The Sulzberger family culture, Jones added, is built around being stewards of the Times.

In 2008, New York magazine examined how members of the Ochs-Sulzberger trust are schooled in Times culture, and dozens of them make up the fifth-generation. They begin attending family meetings before the age of 10 years old and by 15, Joe Hagan wrote, “they understand their roles as caretakers of The New York Times.” There’s an orientation session after age 18, along with private retreats and an annual meeting at the paper’s headquarters. The years of indoctrination may not prevent members of the Sulzberger clan from someday breaking ranks, but so far, there’s been no family fissures signaling a change in direction.

Descendants of famous newspaper families have been put to the test in recent years and forced to choose between a quick payday or hoping to find a business model that sustains a legacy print product in the digital age. In May 2007, Murdoch dropped an unsolicited $5 billion bid for Wall Street Journal-parent Dow Jones, and after three months of discussion and debate, members of the Bancroft family agreed to sell.

“I can tell you that a lot of rich people have plunked down huge amounts of money in front of the Sulzbergers and they’ve not bitten yet,” Jones said. “I think never is –- you know, you never say never. But I don’t think so now. I think they feel like they’ve got a future.”

Newspaper companies have collapsed in valuation throughout the 2000s, as competition from digital news companies and other media have taken sometimes lethal bites out of their traditional revenue model.
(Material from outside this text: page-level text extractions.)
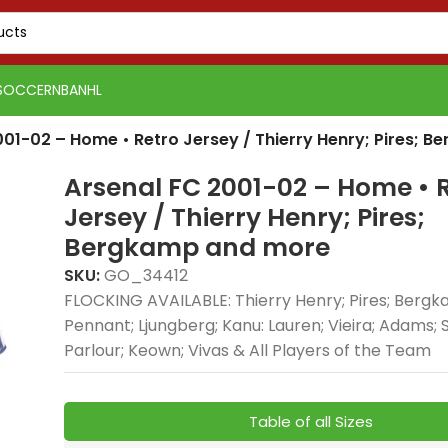
SOCCER
NBA
NHL
001-02 – Home • Retro Jersey / Thierry Henry; Pires; 
Arsenal FC 2001-02 – Home • 
Jersey / Thierry Henry; Pires;
Bergkamp and more
SKU:
GO_34412
FLOCKING AVAILABLE: Thierry Henry; Pires; Bergka
Pennant; Ljungberg; Kanu: Lauren; Vieira; Adams; S
Parlour; Keown; Vivas & All Players of the Team
Table of all Sizes
PSG 2026-27 Grey
Real Madrid 2025-26
Real 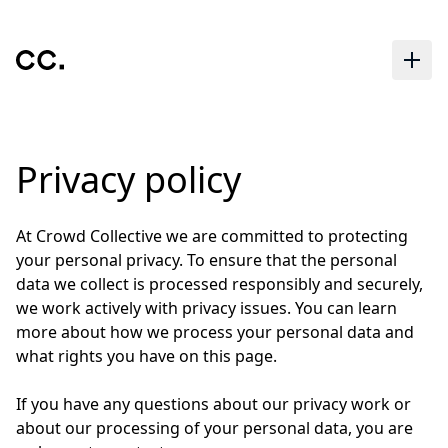
Skip to main content
Privacy policy
At Crowd Collective we are committed to protecting
your personal privacy. To ensure that the personal
data we collect is processed responsibly and securely,
we work actively with privacy issues. You can learn
more about how we process your personal data and
what rights you have on this page.
If you have any questions about our privacy work or
about our processing of your personal data, you are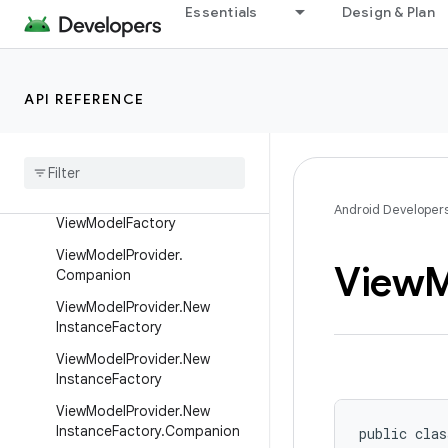
ServiceLifecycleDispatcher
Essentials
Design & Plan
Transformations
ViewModel
API REFERENCE
ViewModelKt
View
Model
Lazy
View
Model
Provider
View
Model
Provider
.
Android
Android Developer
View
Model
Factory
View
Model
Provider
.
View
M
Companion
View
Model
Provider
.
New
Instance
Factory
View
Model
Provider
.
New
Instance
Factory
View
Model
Provider
.
New
Instance
Factory
.
Companion
public clas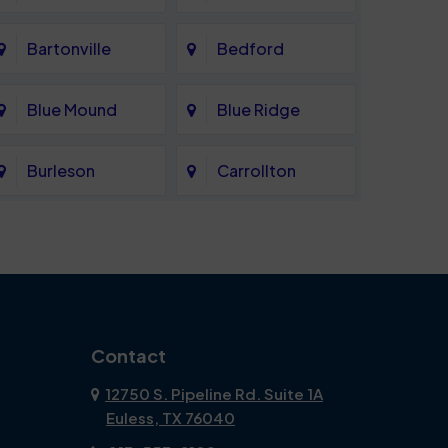
Bartonville
Bedford
Blue Mound
Blue Ridge
Burleson
Carrollton
Celina
Cockrell Hill
Coppell
Corinth
Dallas
Dalworthington
Contact
Gardens
12750 S. Pipeline Rd. Suite 1A
Euless, TX 76040
DeSoto
Double Oak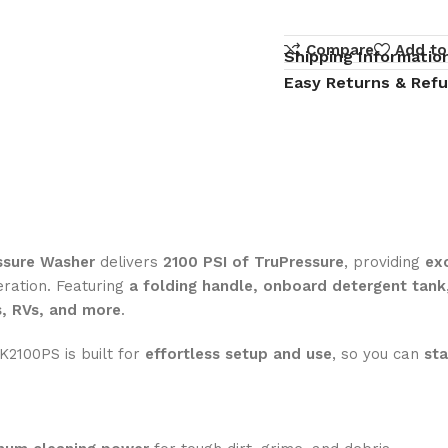
Compare
Add to
Shipping Informatio
Easy Returns & Ref
ssure Washer
delivers
2100 PSI of TruPressure
, providing
ex
eration. Featuring
a folding handle, onboard detergent tank
s, RVs, and more
.
 K2100PS is built for
effortless setup and use
, so you can
sta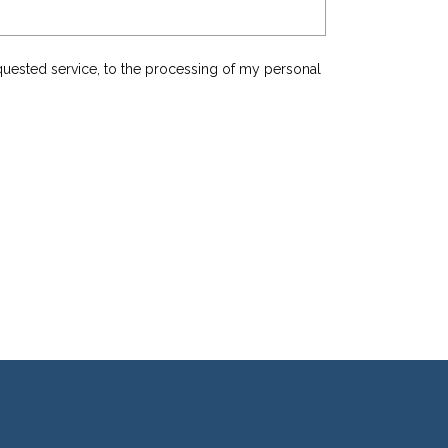
equested service, to the processing of my personal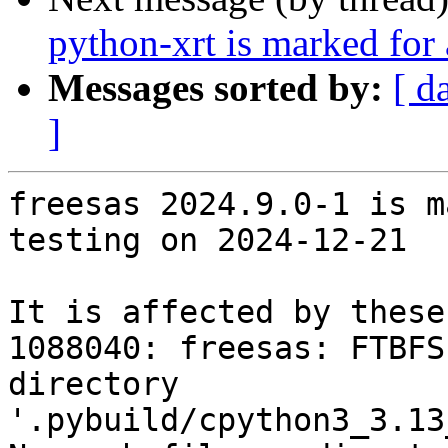
python-xrt is marked for
Messages sorted by:
[ d
]
freesas 2024.9.0-1 is m
testing on 2024-12-21

It is affected by these
1088040: freesas: FTBFS
directory 
'.pybuild/cpython3_3.13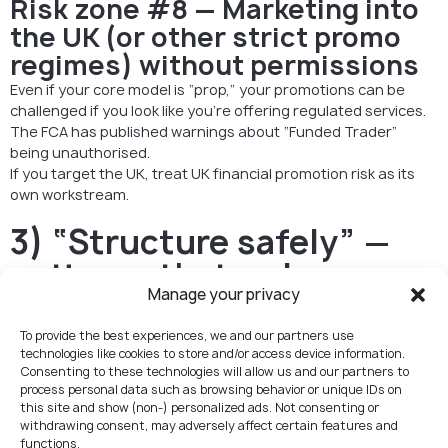
Risk zone #8 — Marketing into
the UK (or other strict promo
regimes) without permissions
Even if your core model is “prop,” your promotions can be
challenged if you look like you’re offering regulated services.
The FCA has published warnings about “Funded Trader”
being unauthorised.
If you target the UK, treat UK financial promotion risk as its
own workstream.
3) “Structure safely” —
patterns that reduce
Manage your privacy
perimeter risk (without
playing games)
To provide the best experiences, we and our partners use
technologies like cookies to store and/or access device information.
This is not about “dodging regulation.” It’s about not
Consenting to these technologies will allow us and our partners to
process personal data such as browsing behavior or unique IDs on
accidentally operating like a broker.
this site and show (non-) personalized ads. Not consenting or
withdrawing consent, may adversely affect certain features and
A) Keep the money logic clean
functions.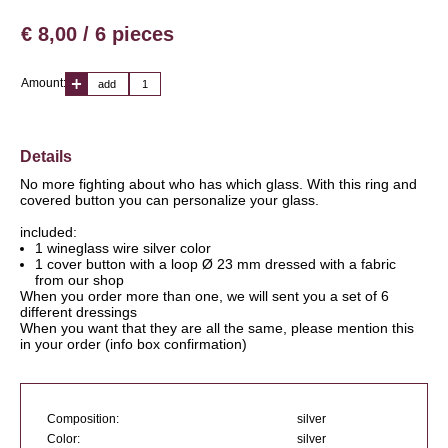
€ 8,00 / 6 pieces
Amount:
add
Details
No more fighting about who has which glass. With this ring and
covered button you can personalize your glass.
included:
1 wineglass wire silver color
1 cover button with a loop Ø 23 mm dressed with a fabric
from our shop
When you order more than one, we will sent you a set of 6
different dressings
When you want that they are all the same, please mention this
in your order (info box confirmation)
Composition:
silver
Color:
silver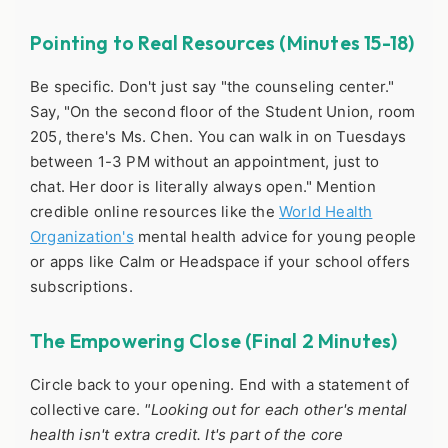
Pointing to Real Resources (Minutes 15-18)
Be specific. Don't just say "the counseling center."
Say, "On the second floor of the Student Union, room
205, there's Ms. Chen. You can walk in on Tuesdays
between 1-3 PM without an appointment, just to
chat. Her door is literally always open." Mention
credible online resources like the
World Health
Organization's
mental health advice for young people
or apps like Calm or Headspace if your school offers
subscriptions.
The Empowering Close (Final 2 Minutes)
Circle back to your opening. End with a statement of
collective care.
"Looking out for each other's mental
health isn't extra credit. It's part of the core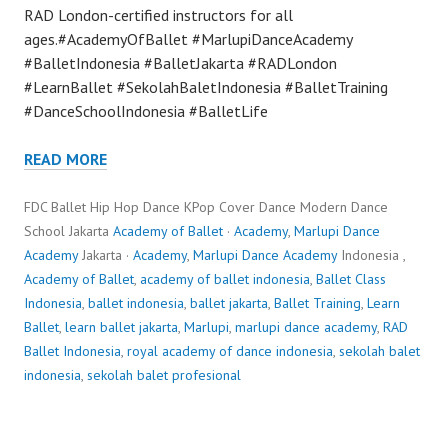
RAD London-certified instructors for all
ages.#AcademyOfBallet #MarlupiDanceAcademy
#BalletIndonesia #BalletJakarta #RADLondon
#LearnBallet #SekolahBaletIndonesia #BalletTraining
#DanceSchoolIndonesia #BalletLife
READ MORE
FDC Ballet Hip Hop Dance KPop Cover Dance Modern Dance
School Jakarta
Academy of Ballet
·
Academy
,
Marlupi Dance
Academy
Jakarta ·
Academy
,
Marlupi Dance Academy
Indonesia ,
Academy of Ballet
,
academy of ballet indonesia
,
Ballet Class
Indonesia
,
ballet indonesia
,
ballet jakarta
,
Ballet Training
,
Learn
Ballet
,
learn ballet jakarta
,
Marlupi
,
marlupi dance academy
,
RAD
Ballet Indonesia
,
royal academy of dance indonesia
,
sekolah balet
indonesia
,
sekolah balet profesional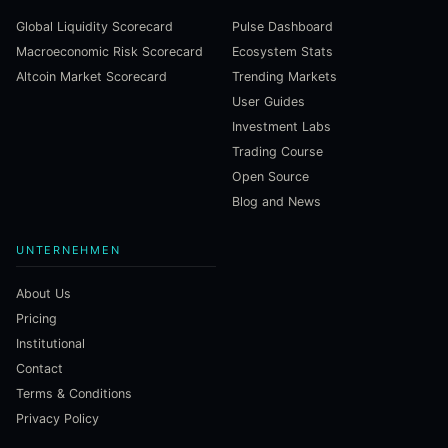
Global Liquidity Scorecard
Pulse Dashboard
Macroeconomic Risk Scorecard
Ecosystem Stats
Altcoin Market Scorecard
Trending Markets
User Guides
Investment Labs
Trading Course
Open Source
Blog and News
UNTERNEHMEN
About Us
Pricing
Institutional
Contact
Terms & Conditions
Privacy Policy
Still, Bloomberg News estimates that, were the Times to be priced using similar multiples as utilized during The Washington Post transaction, the New York newspaper could fetch about $4 billion.

Edward Atorino, a New York-based equity analyst with capital markets firm Benchmark Co., follows developments inside The New York Times Company, and disagreed with the idea The Washington Post transaction would ruffle the Sulzbergers.

“The Sulzbergers operate in their own wavelength, in their own universe,” Atorino said. “They don’t look at things like this at all.”

“I don’t think it has any effect at all, except perhaps for the curiosity of a young Sulzberger,” he added.

Similarly, Craig Huber, managing director of Connecticut-based Huber Research Parners, said the owners of The New York Times were insulated from the kind of pressures faced by their Washington Post counterparts, given The New York Times is a profitable newspaper with $900 million worth of cash on hand.

“Their mission is to keep The New York Times independent and they’re not wavering from that,” Huber said.

Still, even if they are not necessarily looking at The Washington Post sale as a template to follow, at least one media industry expert said both the owners and management at the Times would be closely observing what Jeff Bezos does with his marquee acquisition.

Doctor, the Newsonomics analyst, says he expects Bezos to bring an IT focus to the Post’s operations, using deeper data analytics and commercial applications to improve the typical Washington Post reader experience.

That, more than any amount of money, could make the Sulzbergers broach the idea that The New York Times could do well in the hand of some benign billionaire not named Sulzberger.

“We’re gonna have all kinds of billionaires and multi-millionaires coming out of the woodwork,” Doctor said. “The fraternity that bought and sold newspapers to men of a certain age and pedigree is all but gone.”